Geopolitical gains for India

The success of India’s moon mission will improve New Delhi’s bargaining position vis-a-vis BRICS nation, which consists of China and Russia in collaborative efforts when it comes to the Moon, she said. “As for the G-20 summit, showcasing such advanced space technology builds reputation for innovation, and the fact that India did it indigenously adds to its persevering nature in regard to space technology, something other nations will notice and view India as a partner of choice in regard to space cooperation,” Professor Goswami added.

The presence of water, which could be refined into rocket fuel in the future, suggests an opportunity for other countries to use the lunar South Pole region as a base for deeper space exploration, which is where experts feel India has an edge.

The way forward

Experts feel the lunar landing will also boost India’s economy by kickstarting private space exploration programs. “Especially after India has taken a major decision to orient its entire space ecosystem for privatisation. You see, this with its 2023 space policy where the private sector will now be tasked and supported to manufacture the space systems that India will build going forward, with ISRO playing the key role of research and development. This will extend to the lunar missions as well, especially in building launch systems and lander technology,” Professor Goswami said.

The success of the Chandrayaan-3 mission on Wednesday is likely to boost the Centre’s ambitious Make-in-India programme by spurring investments in private space launches and related satellite-based businesses. Shares of Indian space-sector companies have rallied. The processors were built by Ministry of Electronics and Information Technology’s SCL in Mohali, and they are expected to give a fillip to India’s efforts to boost research in semiconductors too. In April, the government announced a landmark Space Policy, which allows the private sector access to a range of space activities.

Dr Hubbard said that in the US, commercial Aviation is a larger market than space. However, the space market continues to grow every year. “The success of SpaceX, Blue Origin and other smaller start-ups show there is clearly a low Earth Orbit space business developing. India might participate in this if it has three ingredients: 1) High net worth entrepreneurs; 2) Highly-trained aerospace engineers; 3) A business ecosystem that encourages such risk taking.

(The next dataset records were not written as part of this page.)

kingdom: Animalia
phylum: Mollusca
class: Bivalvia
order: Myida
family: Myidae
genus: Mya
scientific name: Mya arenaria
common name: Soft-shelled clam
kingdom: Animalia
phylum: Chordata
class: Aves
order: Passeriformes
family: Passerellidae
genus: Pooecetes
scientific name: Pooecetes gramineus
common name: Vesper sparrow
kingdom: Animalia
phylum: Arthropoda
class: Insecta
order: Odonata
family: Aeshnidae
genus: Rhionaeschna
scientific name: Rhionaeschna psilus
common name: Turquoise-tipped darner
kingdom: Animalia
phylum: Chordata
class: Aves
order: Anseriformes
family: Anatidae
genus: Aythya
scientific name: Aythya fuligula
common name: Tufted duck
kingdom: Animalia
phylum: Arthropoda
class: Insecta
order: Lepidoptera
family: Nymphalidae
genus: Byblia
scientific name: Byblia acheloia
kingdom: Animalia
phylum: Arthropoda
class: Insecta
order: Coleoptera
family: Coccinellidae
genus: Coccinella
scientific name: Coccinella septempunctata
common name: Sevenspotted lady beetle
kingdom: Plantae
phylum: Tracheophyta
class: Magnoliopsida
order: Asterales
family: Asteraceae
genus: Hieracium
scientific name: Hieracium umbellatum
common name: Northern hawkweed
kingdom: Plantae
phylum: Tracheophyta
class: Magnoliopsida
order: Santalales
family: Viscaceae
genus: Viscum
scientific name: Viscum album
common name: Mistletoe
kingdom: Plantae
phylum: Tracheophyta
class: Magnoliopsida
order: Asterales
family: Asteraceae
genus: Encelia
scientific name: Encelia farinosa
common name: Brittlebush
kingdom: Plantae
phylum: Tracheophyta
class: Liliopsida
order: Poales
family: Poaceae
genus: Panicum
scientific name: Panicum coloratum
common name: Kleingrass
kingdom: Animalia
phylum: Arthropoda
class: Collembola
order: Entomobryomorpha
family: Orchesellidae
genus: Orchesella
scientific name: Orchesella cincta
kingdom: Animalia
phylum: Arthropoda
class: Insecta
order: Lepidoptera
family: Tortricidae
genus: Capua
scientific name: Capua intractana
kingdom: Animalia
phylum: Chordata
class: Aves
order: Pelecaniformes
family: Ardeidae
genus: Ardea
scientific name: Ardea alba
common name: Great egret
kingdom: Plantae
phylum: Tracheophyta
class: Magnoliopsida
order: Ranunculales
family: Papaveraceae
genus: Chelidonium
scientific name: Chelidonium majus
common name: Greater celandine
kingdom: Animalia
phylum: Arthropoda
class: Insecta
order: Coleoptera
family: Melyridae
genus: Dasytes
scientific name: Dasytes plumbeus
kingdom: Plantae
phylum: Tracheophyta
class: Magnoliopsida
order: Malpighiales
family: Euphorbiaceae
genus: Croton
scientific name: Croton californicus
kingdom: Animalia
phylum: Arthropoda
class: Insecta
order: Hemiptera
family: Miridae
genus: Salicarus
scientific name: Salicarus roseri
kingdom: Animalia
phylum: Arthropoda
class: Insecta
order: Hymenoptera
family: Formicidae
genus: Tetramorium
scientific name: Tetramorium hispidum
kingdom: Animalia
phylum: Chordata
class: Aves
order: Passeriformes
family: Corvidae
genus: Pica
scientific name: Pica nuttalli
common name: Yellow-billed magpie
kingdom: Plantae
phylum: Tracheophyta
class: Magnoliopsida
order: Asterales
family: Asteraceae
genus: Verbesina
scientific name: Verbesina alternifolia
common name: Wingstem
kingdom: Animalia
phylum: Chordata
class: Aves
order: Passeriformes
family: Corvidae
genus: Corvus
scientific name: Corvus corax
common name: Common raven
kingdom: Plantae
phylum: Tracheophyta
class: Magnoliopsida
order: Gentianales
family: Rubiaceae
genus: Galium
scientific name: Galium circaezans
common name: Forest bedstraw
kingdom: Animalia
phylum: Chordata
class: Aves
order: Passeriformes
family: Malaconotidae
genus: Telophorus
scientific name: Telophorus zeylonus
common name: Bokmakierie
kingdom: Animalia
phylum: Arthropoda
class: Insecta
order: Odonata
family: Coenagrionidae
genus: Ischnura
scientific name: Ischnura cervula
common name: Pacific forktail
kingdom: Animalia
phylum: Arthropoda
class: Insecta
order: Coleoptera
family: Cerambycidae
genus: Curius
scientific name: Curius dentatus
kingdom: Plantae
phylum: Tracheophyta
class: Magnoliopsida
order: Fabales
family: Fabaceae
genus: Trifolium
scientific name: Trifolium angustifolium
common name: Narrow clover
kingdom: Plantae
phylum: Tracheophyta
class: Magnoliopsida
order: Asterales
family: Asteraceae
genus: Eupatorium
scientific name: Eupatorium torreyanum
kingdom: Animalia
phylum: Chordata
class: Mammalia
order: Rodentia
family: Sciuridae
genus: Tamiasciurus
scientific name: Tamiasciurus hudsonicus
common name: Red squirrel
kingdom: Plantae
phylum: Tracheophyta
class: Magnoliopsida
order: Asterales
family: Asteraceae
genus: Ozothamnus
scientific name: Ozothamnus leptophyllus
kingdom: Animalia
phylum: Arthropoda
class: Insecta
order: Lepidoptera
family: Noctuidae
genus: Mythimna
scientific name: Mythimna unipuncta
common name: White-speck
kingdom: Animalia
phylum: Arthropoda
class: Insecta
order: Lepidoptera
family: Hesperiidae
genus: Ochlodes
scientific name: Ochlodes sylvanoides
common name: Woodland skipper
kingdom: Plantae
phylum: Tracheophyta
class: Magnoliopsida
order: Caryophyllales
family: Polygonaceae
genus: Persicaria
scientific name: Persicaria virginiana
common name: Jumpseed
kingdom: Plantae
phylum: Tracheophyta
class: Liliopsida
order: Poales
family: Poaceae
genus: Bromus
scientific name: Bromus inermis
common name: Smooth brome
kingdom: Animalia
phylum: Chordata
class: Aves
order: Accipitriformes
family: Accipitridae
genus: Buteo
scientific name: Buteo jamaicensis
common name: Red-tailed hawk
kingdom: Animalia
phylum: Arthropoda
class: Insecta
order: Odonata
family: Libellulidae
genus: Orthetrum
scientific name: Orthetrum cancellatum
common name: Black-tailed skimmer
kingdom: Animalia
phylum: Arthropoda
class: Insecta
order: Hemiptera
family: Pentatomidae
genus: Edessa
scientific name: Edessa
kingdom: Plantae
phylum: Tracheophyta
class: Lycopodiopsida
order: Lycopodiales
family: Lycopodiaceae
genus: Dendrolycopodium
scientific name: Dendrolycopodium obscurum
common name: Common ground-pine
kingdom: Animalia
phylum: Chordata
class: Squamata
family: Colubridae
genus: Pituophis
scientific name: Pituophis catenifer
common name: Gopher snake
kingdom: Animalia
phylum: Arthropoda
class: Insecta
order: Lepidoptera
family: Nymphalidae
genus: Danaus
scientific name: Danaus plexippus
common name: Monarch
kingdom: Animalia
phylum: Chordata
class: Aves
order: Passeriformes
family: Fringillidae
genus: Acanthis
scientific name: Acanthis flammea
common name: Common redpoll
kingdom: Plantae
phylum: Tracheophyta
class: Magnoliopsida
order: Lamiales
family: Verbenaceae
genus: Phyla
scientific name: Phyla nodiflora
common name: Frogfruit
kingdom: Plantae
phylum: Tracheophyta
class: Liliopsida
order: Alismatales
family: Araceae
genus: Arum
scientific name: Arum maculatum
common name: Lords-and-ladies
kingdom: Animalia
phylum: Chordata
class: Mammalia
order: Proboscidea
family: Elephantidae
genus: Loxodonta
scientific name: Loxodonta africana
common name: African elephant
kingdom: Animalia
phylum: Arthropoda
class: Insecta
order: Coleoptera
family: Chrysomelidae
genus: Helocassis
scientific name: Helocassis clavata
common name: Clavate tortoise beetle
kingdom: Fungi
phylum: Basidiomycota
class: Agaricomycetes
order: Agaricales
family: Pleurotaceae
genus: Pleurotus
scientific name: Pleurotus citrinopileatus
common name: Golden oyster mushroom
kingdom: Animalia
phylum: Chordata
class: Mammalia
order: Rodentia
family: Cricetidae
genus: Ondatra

It is no accident that SpaceX was founded in Silicon Valley and that Blue Origin is located in Seattle: home of Boeing.”

Professor Goswami said India is a signatory to the Artemis Accords and the success of the Chandrayaan-3 mission as well as the fact that its rover (Pragyan) is carrying an experiment to study the lunar elements, supports the Artemis Accords preamble that includes space resource utilisation and building sustainable lunar presence. “As such, understanding the Moon’s South Pole region is key. ISRO can play a role in research and development in partnership with NASA to further develop that end-to-end space capacity,” she said.

A new race in space

Some also feel the geopolitical rivalry among space faring nations could become stronger after Chandrayaan.

“You could see the geopolitical angle of space with the U.S. drafted and now India signed Artemis Accords and the China-led and Russia signed International Lunar Research Station. There are several missions already planned for the Moon with a 2024 China Lunar South Pole sample return, 2028 South Pole survey mission, 2030 Chinese taikonauts landing on the Moon and finally by 2036 China building a research base in collaboration with Russia, Venezuela. Pakistan is also showing interest in joining China. This competition will play out based on who has a permanent presence on the lunar surface, who will build that base first, as well as who will succeed in building the regulatory and normative regimes for the Moon,” Professor Goswami said.

Dr Hubbard, however, said people often speak of a Chinese-US space race to put humans on the Moon and Mars. “While the Administrator of NASA has mentioned this in Congressional testimony, the overt attributes do not yet seem as evident as the US-Soviet “space race” of the 1960’s Apollo era.”